Capital gains tax applies when you sell investments at a profit. The tax rate depends on the type of asset and how long you held it. Understanding capital gains taxation is essential for investment planning, as it directly impacts your net returns and influences decisions about when and what to sell.
Short-Term vs Long-Term Capital Gains
For equity shares and equity mutual funds: short-term is holding for less than 12 months, long-term is 12 months or more. For debt mutual funds: all gains are taxed at slab rates regardless of holding period (post-2023 rules). For real estate and gold: short-term is less than 24 months, long-term is 24 months or more. For unlisted shares: short-term is less than 24 months, long-term is 24 months or more.
Tax Rates After Budget 2024 Changes
Equity LTCG above ₹1.25 lakh per year is taxed at 12.5% (increased from 10% above ₹1 lakh). Equity STCG is taxed at 20% (increased from 15%). Real estate and other asset LTCG is taxed at 12.5% without indexation benefit (the indexation benefit for purchases before July 23, 2024, was grandfathered). Debt fund gains are added to income and taxed at slab rate. These changes from Budget 2024 significantly altered tax planning strategies for investors.
Tax-Loss Harvesting Strategy
Tax-loss harvesting involves selling investments at a loss to offset capital gains in the same financial year. Short-term losses can offset both short-term and long-term gains. Long-term losses can only offset long-term gains. You can carry forward unabsorbed losses for 8 years. Practical example: if you have ₹2 lakh in LTCG and ₹80,000 in unrealized losses, selling the loss-making investments reduces your taxable LTCG to ₹1.2 lakh — below the ₹1.25 lakh exemption, making it entirely tax-free.
LTCG Tax Planning for Equity Investors
Harvest ₹1.25 lakh in LTCG every year by selling and immediately rebuying equity holdings — this resets your purchase price and utilizes the annual exemption. For a diversified portfolio, systematically sell small portions across the year rather than large blocks at once. Time your redemptions across financial years to stay within the exemption limit. Consider holding equity investments beyond 12 months whenever possible to qualify for the lower LTCG rate versus the 20% STCG rate.
How do I calculate capital gains on mutual funds?

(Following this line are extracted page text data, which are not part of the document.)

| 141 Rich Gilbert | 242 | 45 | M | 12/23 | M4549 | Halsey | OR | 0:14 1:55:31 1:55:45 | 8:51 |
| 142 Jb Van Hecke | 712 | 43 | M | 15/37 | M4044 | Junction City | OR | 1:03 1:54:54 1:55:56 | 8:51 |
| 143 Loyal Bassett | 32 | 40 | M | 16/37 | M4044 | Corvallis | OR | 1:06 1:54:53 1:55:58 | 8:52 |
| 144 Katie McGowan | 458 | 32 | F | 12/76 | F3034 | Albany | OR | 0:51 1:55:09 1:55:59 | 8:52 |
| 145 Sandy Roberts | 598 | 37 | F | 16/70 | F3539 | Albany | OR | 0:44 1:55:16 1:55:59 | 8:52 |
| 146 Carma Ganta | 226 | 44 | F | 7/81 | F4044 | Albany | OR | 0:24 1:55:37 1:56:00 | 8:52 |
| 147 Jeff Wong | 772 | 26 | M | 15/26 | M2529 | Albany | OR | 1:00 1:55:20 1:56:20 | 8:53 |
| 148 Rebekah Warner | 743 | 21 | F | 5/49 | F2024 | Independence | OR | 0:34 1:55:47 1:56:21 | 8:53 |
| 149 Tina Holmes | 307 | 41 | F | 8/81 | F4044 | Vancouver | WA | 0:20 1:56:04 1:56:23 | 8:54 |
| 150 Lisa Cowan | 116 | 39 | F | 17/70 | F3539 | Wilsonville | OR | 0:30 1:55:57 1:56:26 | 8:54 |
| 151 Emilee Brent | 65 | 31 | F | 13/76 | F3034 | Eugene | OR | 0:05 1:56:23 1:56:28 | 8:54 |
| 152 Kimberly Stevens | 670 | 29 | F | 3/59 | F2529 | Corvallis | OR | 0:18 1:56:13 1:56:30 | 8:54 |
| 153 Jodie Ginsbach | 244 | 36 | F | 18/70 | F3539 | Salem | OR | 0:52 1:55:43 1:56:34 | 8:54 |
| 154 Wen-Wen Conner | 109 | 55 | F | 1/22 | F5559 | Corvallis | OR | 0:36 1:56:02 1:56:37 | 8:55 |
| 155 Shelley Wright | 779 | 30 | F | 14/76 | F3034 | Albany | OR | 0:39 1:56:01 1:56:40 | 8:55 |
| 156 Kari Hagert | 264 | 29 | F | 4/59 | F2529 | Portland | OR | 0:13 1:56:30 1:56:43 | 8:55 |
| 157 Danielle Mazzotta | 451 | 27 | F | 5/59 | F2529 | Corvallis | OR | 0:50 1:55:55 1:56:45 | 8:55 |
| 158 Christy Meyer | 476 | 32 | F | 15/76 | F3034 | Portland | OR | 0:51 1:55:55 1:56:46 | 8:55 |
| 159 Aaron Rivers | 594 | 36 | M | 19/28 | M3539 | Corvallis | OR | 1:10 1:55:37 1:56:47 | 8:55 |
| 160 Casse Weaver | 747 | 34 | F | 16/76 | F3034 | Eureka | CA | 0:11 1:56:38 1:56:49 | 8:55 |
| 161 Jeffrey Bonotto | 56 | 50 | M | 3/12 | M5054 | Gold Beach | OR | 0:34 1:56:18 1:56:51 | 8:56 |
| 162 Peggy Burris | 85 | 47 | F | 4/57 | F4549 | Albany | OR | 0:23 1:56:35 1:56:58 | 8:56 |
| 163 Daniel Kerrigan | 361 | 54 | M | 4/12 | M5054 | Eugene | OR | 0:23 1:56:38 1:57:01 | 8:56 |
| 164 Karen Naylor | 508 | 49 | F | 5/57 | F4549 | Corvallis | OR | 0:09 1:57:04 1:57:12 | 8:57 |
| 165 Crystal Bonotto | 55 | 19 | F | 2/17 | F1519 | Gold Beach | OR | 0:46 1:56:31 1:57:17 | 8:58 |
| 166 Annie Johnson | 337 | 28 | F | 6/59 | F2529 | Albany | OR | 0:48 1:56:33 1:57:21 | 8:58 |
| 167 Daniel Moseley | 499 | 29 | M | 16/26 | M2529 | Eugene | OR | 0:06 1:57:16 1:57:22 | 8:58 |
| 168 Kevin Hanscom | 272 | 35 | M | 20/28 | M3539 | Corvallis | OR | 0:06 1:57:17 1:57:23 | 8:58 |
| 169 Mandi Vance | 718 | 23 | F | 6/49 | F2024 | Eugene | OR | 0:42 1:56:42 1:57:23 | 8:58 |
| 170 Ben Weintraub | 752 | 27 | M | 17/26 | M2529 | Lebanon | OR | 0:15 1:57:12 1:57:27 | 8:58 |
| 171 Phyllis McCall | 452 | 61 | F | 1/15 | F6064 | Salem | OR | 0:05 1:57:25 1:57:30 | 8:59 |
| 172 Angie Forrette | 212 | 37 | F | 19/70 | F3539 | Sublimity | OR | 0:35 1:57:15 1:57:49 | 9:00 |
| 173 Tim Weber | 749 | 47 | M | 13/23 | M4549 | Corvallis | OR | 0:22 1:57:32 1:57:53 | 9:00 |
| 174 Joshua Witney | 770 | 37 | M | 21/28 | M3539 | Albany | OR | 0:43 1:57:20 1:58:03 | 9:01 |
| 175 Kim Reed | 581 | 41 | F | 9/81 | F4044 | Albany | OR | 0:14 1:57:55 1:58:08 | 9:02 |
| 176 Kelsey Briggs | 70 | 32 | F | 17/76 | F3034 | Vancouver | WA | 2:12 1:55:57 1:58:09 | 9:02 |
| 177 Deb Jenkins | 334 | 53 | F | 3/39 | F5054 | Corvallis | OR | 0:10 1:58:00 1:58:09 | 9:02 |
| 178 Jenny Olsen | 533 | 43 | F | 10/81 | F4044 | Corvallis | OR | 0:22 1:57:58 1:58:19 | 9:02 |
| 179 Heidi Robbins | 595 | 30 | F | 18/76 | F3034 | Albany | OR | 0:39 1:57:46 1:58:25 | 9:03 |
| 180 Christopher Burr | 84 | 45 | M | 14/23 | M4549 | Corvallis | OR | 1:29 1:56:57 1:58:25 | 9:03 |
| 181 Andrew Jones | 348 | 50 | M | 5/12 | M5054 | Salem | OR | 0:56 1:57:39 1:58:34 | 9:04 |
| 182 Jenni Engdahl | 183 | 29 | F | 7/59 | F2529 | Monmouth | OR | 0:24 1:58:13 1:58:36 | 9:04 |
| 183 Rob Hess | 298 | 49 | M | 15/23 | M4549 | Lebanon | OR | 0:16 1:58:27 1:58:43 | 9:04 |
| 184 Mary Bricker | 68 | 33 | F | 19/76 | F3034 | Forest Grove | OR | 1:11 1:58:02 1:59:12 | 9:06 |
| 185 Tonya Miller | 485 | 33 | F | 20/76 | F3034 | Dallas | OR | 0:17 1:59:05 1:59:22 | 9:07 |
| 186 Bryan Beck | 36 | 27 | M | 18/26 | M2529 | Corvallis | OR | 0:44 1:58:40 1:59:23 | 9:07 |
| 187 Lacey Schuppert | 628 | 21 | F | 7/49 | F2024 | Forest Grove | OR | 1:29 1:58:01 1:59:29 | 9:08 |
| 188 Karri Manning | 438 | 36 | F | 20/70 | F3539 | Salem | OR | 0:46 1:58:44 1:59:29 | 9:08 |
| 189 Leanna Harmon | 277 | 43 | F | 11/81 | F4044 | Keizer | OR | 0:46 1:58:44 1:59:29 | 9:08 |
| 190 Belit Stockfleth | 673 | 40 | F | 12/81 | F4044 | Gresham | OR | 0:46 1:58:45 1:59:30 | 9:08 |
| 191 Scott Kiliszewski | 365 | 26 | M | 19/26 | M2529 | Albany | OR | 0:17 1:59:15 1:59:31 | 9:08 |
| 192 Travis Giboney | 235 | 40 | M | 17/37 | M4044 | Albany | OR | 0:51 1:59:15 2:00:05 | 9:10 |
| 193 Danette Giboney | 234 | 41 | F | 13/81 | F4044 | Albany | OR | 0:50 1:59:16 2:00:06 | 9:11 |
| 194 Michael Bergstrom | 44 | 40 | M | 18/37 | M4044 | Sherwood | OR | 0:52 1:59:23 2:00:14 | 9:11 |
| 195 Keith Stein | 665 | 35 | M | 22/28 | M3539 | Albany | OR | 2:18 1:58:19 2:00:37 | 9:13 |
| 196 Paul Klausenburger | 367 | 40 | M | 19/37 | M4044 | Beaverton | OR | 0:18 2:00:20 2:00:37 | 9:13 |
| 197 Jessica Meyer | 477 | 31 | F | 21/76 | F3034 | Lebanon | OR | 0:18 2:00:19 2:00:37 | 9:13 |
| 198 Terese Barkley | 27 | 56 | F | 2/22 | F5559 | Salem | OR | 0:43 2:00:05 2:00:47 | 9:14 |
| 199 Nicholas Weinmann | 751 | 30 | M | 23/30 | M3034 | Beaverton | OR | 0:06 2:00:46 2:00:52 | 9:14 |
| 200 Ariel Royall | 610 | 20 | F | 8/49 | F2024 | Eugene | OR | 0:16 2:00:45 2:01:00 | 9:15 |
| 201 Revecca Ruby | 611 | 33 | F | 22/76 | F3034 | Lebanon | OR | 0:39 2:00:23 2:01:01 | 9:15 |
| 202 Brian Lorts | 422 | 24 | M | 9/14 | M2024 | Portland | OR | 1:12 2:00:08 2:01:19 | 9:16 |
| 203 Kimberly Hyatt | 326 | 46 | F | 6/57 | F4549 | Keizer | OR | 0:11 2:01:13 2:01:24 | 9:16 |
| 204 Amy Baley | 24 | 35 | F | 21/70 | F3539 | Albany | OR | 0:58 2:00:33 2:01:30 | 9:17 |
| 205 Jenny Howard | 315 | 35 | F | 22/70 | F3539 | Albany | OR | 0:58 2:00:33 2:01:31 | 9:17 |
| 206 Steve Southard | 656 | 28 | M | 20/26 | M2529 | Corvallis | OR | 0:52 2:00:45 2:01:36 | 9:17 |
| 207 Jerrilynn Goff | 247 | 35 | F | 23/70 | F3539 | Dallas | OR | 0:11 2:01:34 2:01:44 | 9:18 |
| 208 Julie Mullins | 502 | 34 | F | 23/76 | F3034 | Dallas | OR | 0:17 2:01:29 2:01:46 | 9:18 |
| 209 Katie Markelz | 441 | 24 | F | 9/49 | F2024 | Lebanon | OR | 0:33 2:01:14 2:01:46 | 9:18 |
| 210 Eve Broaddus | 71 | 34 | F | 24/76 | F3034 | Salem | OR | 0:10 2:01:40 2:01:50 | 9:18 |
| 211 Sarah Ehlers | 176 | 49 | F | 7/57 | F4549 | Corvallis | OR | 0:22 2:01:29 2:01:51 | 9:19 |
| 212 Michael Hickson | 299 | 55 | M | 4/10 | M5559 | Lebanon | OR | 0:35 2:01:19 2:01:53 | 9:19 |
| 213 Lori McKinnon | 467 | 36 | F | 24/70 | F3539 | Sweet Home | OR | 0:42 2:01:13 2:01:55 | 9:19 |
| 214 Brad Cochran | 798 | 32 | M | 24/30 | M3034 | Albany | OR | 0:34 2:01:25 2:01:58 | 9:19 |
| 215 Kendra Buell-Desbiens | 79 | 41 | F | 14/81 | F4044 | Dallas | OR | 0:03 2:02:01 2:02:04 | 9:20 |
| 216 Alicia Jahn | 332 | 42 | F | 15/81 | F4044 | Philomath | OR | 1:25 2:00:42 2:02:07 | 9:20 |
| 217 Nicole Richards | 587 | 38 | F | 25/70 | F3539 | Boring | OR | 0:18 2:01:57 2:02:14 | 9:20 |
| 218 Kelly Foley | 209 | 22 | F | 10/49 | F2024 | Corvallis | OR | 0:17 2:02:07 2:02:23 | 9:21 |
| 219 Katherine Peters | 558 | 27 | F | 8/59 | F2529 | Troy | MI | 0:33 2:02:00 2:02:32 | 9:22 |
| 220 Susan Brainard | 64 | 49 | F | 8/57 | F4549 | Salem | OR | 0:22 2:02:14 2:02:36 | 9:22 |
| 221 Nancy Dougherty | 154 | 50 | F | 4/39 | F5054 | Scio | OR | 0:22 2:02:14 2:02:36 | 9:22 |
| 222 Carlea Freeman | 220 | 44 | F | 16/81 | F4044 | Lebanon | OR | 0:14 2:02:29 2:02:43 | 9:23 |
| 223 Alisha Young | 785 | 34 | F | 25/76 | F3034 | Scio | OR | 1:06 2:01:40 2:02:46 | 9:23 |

For SIP investments, each installment has its own purchase date and cost. Use the FIFO (First In, First Out) method — the first units purchased are considered sold first. Most mutual fund platforms provide a capital gains statement that automatically calculates gains for each redemption.
Are dividends also taxed?
Yes, since 2020, dividends from stocks and mutual funds are added to your income and taxed at your slab rate. TDS of 10% is deducted on dividends above ₹5,000. For investors in the 30% bracket, this makes dividend-paying investments less tax-efficient compared to growth-oriented ones.